3) Cause and effect: Drivers rationalize looking by saying that they want to know why they were being delayed.
4) Morbid curiosity: Like horror films, roadside wrecks are arousing, thrilling and riveting. "The accident provides a close encounter without yourself being directly involved being put at risk."
Summing it up eloquently as he watched the aftermath of a plane crash in Elliott Bay in March, onlooker Chris McGee, 19, said, "You gotta look. It's interesting."
His friend Jeff Wilson chimed in: "You look because you want to see if they are OK."
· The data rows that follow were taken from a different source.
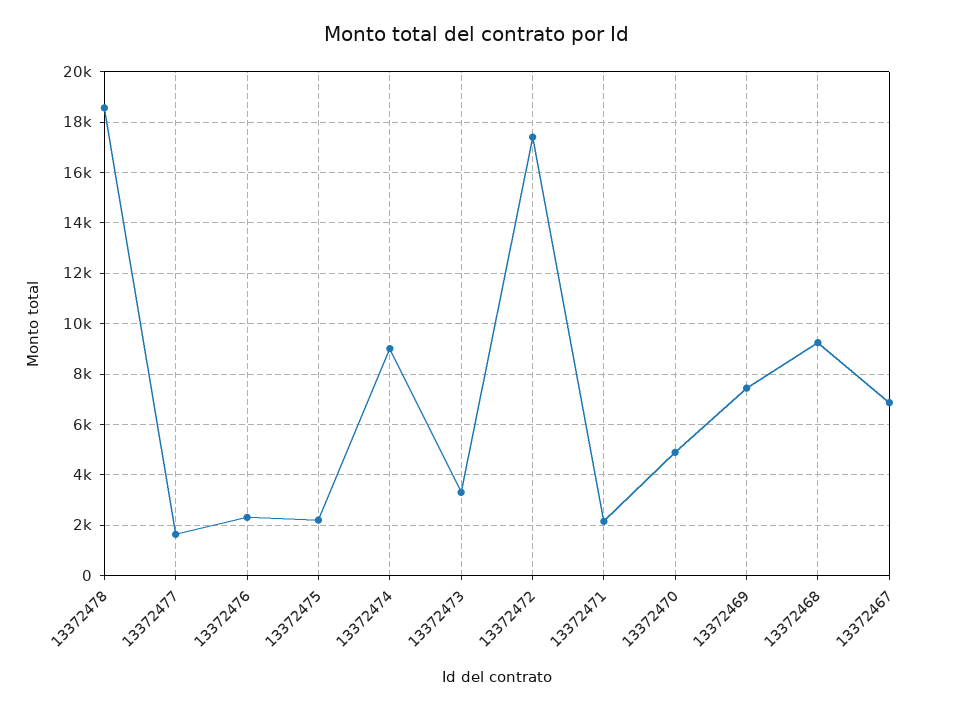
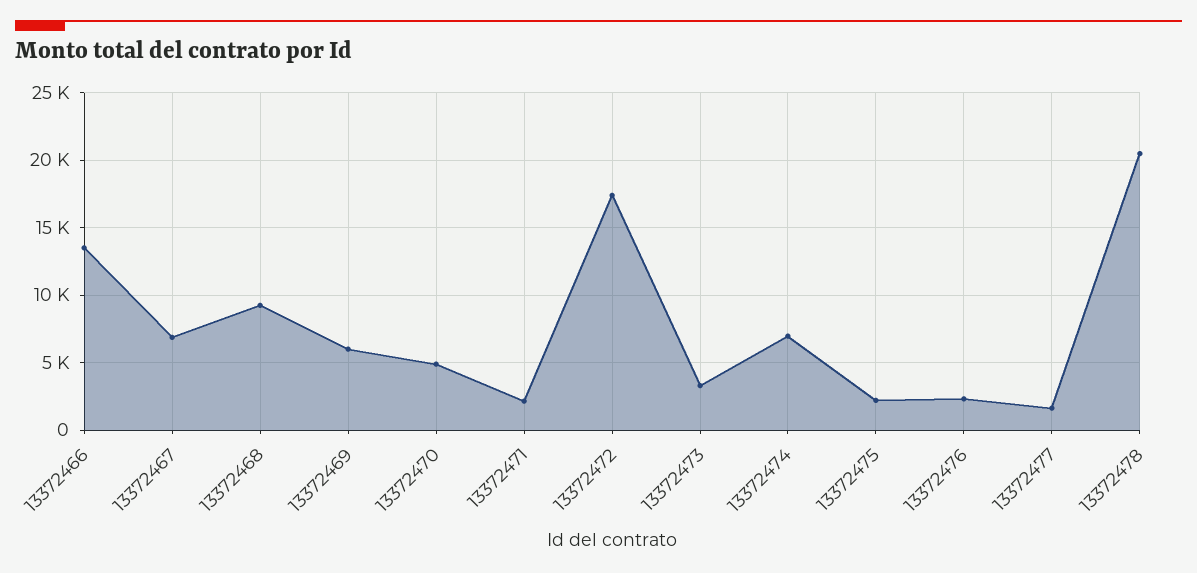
  {
-   "13372478": 18500,
+   "13372478": 20500,
    "13372477": 1750,
    "13372476": 2250,
    "13372475": 2250,
-   "13372474": 9000,
+   "13372474": 7000,
    "13372473": 3250,
    "13372472": 17500,
    "13372471": 2250,
    "13372470": 5000,
-   "13372469": 7500,
+   "13372469": 6000,
    "13372468": 9250,
-   "13372467": 6750
+   "13372467": 6750,
+   "13372466": 13500
  }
Sure. And concern is what glues people to hockey brawls, too. But there may be something to it. Hunter gets e-mails from people who say they were praying for accident victims. She was always surprised at how often people would pull over to help her corral a dog running loose on the highway or change a tire. Hunter, who came from California, thinks people here are just different. And so do they.
Washington drivers ranked themselves significantly above drivers in other states in "feeling compassion," in a survey by "Road Rage" author James. The survey was unofficial and comprised of about 1,000 Internet respondents. In it, Washingtonians also rated themselves some of the least aggressive drivers in the country, lowballing themselves in such actions as deliberately cutting off other drivers and failing to signal at lane-changes.
They must not have been bus drivers.
If nothing else helps, try conjuring a mental image of the officious cop from "South Park": Keep moving! There's nothing to see here! It's a lie, but it could get you home faster.